El 6 de enero, mientras el secretario de Estado de Estados Unidos se encontraba en Seúl, Corea del Norte lanzó un misil que cayó a 1.100 kilómetros de distancia en el mar de Japón, país objeto de la siguiente parada de Antony Blinken en su última visita a Asia antes del cambio de administración. Si en Corea del Sur Blinken reafirmó el apoyo de Washington a un aliado que atraviesa una grave crisis política interna, y en Japón a un gobierno en minoría, las circunstancias que atraviesan ambas naciones y la toma de posesión de Trump han creado la ocasión para una nueva provocación norcoreana.
Algunos observadores han interpretado el lanzamiento como una señal con la que se pretendía desmentir las especulaciones sobre la posible restauración del diálogo con Estados Unidos una vez Trump ocupe la Casa Blanca. Aunque Kim Jong-un ya declaró en agosto que no tenía ningún interés en tal escenario ganase quien ganase las elecciones presidenciales, lo cierto es que Trump no ha dejado de presumir de su especial relación con el líder norcoreano. Pero Kim se siente más fuerte tras firmar un acuerdo de defensa con Rusia, a la que ha proporcionado armamento, munición y unos 12.000 hombres para combatir en Ucrania. A cambio, Pyongyang habría recibido unos 6.000 millones de dólares como contraprestación, una cantidad que le permite neutralizar en no pequeña medida el impacto de las sanciones internacionales, además de haber adquirido de Moscú—se sospecha—tecnología militar avanzada.
Envalentonado por su alianza con el Kremlin y por sus mayores capacidades, Kim puede querer escalar las tensiones con las democracias de la región en un intento de lograr concesiones diplomáticas. Sabe que, como consecuencia de su respectiva situación política interna, la excepcional cooperación trilateral que han mantenido Estados Unidos, Corea del Sur y Japón estos últimos años podría diluirse. Sus pretensiones de romper la alianza entre Seúl y Washington son ilusorias, sin embargo, pese al unilateralismo de Trump y al previsible cambio de gobierno en Seúl tras las próximas elecciones. Elevar el desafío a la estabilidad del noreste asiático altera, en cualquier caso, los cálculos estratégicos de los principales actores.
En el caso de Japón, su política de seguridad se apoyaba en un equilibrio predecible en su periferia más inmediata: Corea del Norte estaba contenida por el paraguas nuclear norteamericano y por el impacto de décadas de sanciones económicas.
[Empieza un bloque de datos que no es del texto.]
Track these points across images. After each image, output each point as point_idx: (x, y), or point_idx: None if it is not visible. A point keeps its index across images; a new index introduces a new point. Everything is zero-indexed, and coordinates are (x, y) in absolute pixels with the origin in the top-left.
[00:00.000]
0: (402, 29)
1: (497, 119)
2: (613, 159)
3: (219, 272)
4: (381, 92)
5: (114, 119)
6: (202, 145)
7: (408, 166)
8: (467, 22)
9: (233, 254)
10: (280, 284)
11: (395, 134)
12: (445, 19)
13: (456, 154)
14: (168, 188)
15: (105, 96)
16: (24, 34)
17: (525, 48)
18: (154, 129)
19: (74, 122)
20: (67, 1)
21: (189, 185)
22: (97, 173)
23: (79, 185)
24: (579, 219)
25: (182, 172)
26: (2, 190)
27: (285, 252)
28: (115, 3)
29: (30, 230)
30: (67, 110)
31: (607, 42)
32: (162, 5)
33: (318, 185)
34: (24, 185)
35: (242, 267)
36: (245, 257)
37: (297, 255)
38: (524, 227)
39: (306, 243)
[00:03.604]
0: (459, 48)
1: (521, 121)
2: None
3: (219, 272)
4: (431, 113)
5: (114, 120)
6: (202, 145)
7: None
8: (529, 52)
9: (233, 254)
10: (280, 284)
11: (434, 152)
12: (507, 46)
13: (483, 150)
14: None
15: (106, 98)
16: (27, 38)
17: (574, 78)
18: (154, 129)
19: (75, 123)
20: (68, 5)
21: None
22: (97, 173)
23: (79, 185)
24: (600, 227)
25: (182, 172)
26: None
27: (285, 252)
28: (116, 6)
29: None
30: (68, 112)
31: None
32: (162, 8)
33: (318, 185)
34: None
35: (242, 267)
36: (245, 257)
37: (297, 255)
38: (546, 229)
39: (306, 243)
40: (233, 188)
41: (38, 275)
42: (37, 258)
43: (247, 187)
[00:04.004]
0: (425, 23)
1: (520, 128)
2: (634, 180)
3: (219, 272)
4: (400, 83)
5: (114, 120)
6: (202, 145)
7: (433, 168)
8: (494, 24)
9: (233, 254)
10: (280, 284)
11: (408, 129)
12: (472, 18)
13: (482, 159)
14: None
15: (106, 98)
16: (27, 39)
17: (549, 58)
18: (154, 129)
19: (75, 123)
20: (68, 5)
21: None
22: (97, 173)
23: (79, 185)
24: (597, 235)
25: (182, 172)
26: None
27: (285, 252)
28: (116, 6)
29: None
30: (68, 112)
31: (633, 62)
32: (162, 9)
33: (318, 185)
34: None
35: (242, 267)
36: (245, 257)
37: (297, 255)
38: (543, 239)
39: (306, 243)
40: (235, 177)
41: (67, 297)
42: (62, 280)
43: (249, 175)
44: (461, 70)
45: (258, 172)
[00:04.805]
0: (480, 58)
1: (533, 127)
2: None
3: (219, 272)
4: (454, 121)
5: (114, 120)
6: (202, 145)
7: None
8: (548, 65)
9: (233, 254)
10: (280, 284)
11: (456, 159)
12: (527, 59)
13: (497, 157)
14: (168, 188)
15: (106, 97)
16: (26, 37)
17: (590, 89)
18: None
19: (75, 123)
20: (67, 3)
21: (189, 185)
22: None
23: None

Mientras Corea del Sur se ocupaba de equilibrar militarmente al Norte, Japón podía centrar su atención en los movimientos de Pekín en los mares de China Oriental y de China Meridional. Sin embargo, el acercamiento norcoreano a Moscú puede traducirse en el mencionado salto cualitativo en sus medios y en una mayor independencia con respecto a la República Popular (su tradicional aliado), contando así con una capacidad de proyección de poder militar más allá de la península. A Tokio, que no ha podido ser más explícito en su apoyo a Ucrania y a Taiwán, le preocupa en particular que Rusia haya podido transferir a Pyongyang la tecnología necesaria para disponer de submarinos nucleares.
Es innegable que la inquietud por la expansión militar norcoreana satisface los intereses de Rusia y de China. Pero la estrecha relación de Kim con el presidente ruso, Vladimir Putin, también alarma a Pekín. Para las autoridades chinas, Corea del Norte es tanto un útil instrumento estratégico como una pesada carga: además de tener que sostener económicamente el régimen, considera su programa nuclear como un elemento de inestabilidad. Si Pekín tiene que compartir su influencia sobre Pyongyang con Moscú, Kim dispondrá de una creciente autonomía y atraerá la atención de Estados Unidos y de Europa, una situación que el presidente chino, Xi Jinping, preferiría evitar. Xi es rehén, no obstante, de una relación ambivalente a la que no puede renunciar, al necesitarla—además de por razones de seguridad—como elemento de su política hacia Estados Unidos. De este modo, si al llegar a la Casa Blanca en enero de 2017 Trump se encontró con Corea del Norte como el problema más urgente que atender en política exterior, en 2025 también ocupará una posición destacada en su lista de deberes. Ahora como entonces tampoco podrá prescindir del diálogo con China para afrontar la cuestión.